## JOB
According to the abstract on open-string BRST cohomology for generalized complex branes, how can the BRST cohomology be expressed?

Open-string BRST cohomology for generalized complex branes

Abstract

It has been shown recently that the geometry of D-branes in general topologically twisted (2,2) sigma-models can be described in the language of generalized complex (GC) structures. On general grounds, such D-branes (called GC branes) must form a category. We compute the BRST cohomology of open strings with both ends on the same GC brane. In mathematical terms, we determine spaces of endomorphisms in the category of GC branes. We find that the BRST cohomology can be expressed as the cohomology of a Lie algebroid canonically associated to any GC brane. In the special case of B-branes, this leads to an apparently new way to compute Ext groups of holomorphic line bundles supported on complex submanifolds: while the usual method leads to a spectral sequence converging to the Ext, our approach expresses the Ext group as the cohomology of a certain differential acting on the space of smooth sections of a graded vector bundle on the submanifold. In the case of coisotropic A-branes, our computation confirms a proposal of Orlov and one of the authors (A.K.).

## STORED DATA
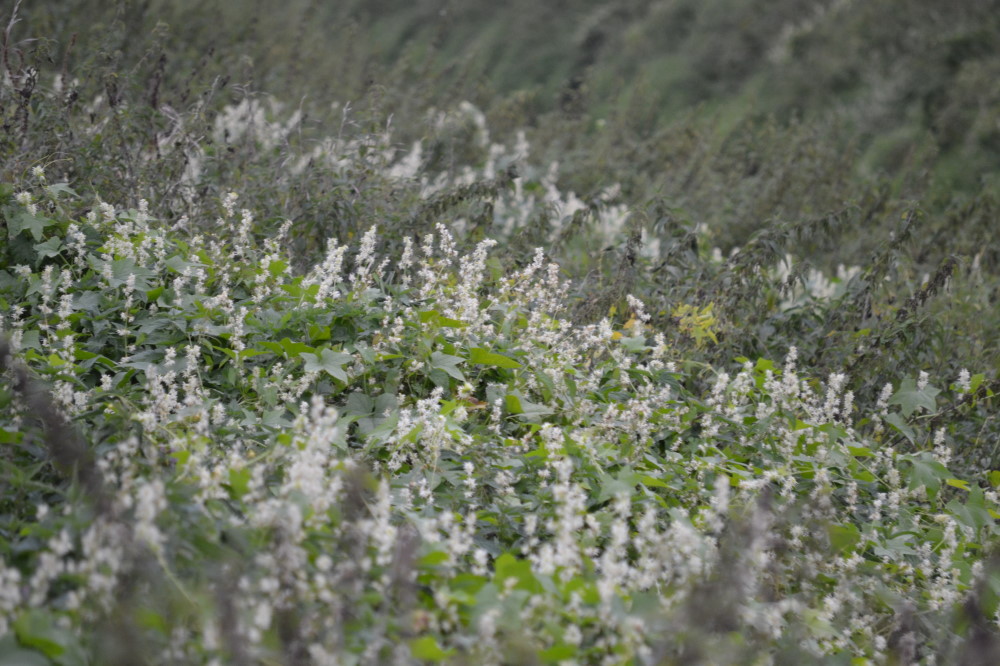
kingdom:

## OUTPUT FOR THIS TASK
It can be expressed as the cohomology of a Lie algebroid canonically associated to any GC brane.